Biogenesis of lipid droplets
Lipid droplets emerge as dynamic intracellular organelles highly relevant for lipid homeostasis and the pathophysiology of metabolic diseases, but are not well studied. They consist of a hydrophobic core containing neutral lipids, which is surrounded by a phospholipid monolayer with embedded specific structural proteins and enzymes. It is not known how proteins, phospholipids and neutral lipids are transported to growing lipid droplets. The biogenesis of lipid droplets is dependent on lipid synthesis which in turn requires enzymes of the acyl-CoA synthetase family. Only one of these enzymes is physiologically localized on the surface of lipid droplets: ACSL3.
A neuronal splicing variant of ACSL4 is also found on lipid droplets when expressed heterogeneously. This is still enigmatic because neurons are generally assumed to be devoid of lipid droplets. The neuron-specific ACSL4 isoform is especially efficient in channeling fatty acids towards phosphatidylinositol.
Hormonal regulation of fatty acid uptake
Insulin does not only regulate glucose homeostasis and lipolysis of adipocytes, but also stimulates cellular fatty acid uptake. This has been ascribed to the insulin mediated translocation of fatty acid transporters to the plasma membrane. However we found that FATP4 is localized to the endoplasmic reticulum, regardless of the presence of insulin. Looking for an alternative explanation, we discovered that insulin increases the enzyme activity of FATP4. We propose that the increased enzyme activity of FATP4 leads to the intracellular metabolic trapping of fatty acids.

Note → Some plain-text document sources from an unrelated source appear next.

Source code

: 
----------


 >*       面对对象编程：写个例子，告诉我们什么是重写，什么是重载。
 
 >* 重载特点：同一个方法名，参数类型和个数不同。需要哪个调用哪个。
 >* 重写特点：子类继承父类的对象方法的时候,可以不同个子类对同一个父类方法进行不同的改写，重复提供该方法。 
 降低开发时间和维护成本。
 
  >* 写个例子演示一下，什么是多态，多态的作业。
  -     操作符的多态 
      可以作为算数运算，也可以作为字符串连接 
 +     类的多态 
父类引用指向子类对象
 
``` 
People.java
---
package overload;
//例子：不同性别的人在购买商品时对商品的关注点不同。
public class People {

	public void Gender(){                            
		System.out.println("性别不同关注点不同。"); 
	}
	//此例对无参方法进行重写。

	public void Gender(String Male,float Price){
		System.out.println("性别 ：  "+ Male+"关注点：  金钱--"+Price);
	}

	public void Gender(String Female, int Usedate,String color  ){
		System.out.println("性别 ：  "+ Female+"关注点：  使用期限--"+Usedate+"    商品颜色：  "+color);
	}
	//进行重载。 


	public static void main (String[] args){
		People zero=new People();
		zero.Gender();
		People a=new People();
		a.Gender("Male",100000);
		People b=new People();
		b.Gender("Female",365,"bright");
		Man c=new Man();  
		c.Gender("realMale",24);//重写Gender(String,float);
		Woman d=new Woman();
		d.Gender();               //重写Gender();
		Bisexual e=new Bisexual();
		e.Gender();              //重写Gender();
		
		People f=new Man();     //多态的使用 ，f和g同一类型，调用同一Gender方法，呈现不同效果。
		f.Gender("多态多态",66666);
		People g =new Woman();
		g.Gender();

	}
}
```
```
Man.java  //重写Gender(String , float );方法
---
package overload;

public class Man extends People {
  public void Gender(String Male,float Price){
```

Fatty acid uptake: Metabolic trapping by intracellular enzymes
Cellular uptake of lipids is of high medical relevance in the treatment of obesity, diabetes and atherosclerosis. Fatty acid transport proteins (FATPs) have been suggested to mediate the uptake of fatty acids across the plasma membrane of cells and this view has been adopted -unfortunately- by the majority of current textbooks.
Fatty acid transport protein 4 (FATP4) is expressed by the absorptive enterocytes of the intestine. We could recently show that FATP4 is a resident protein of the endoplasmic reticulum, ruling out a direct contribution to the uptake of fatty acids across the plasma membrane. The enzymatic activity of FATP4, enabling the esterification of long chain fatty acids to acyl-CoA, is the cause behind the correlation of FATP4 expression levels and the extent of fatty acid uptake (Milger et al., 2006). We think it very likely that our findings will also apply to the other FATP family proteins. We predict that the localization of FATP4 to the endoplasmic reticulum determines the preferential utilization of the generated acyl-CoAs towards triglyceride and phospholipid biosynthesis as opposed to mitochondrial ß-oxidation (Digel et al., 2008).
Copper homeostasis: Trafficking of the Wilson Disease Protein
Wilson's disease is characterized by the accumulation of copper in the liver, caused by a deficient biliary excretion. The genetic cause behind this disease is the functionally impaired ATPase ATP7B.
The subcellular localization of this membrane transporter is dependent on the intracellular copper concentration, reaching from the Golgi apparatus to yet unidentified vesicular structures close to the plasma membrane of hepatocytes. This trafficking step is essential for the excretion of copper across the canalicular membrane into the bile system. Our focus is the molecular mechanism of this copper dependent movement of ATP7B. Another protein identified as the genetic cause of canine copper toxicosis is Murr1 which we compared to the Wilson disease protein recently (Weiss et al., 2008b).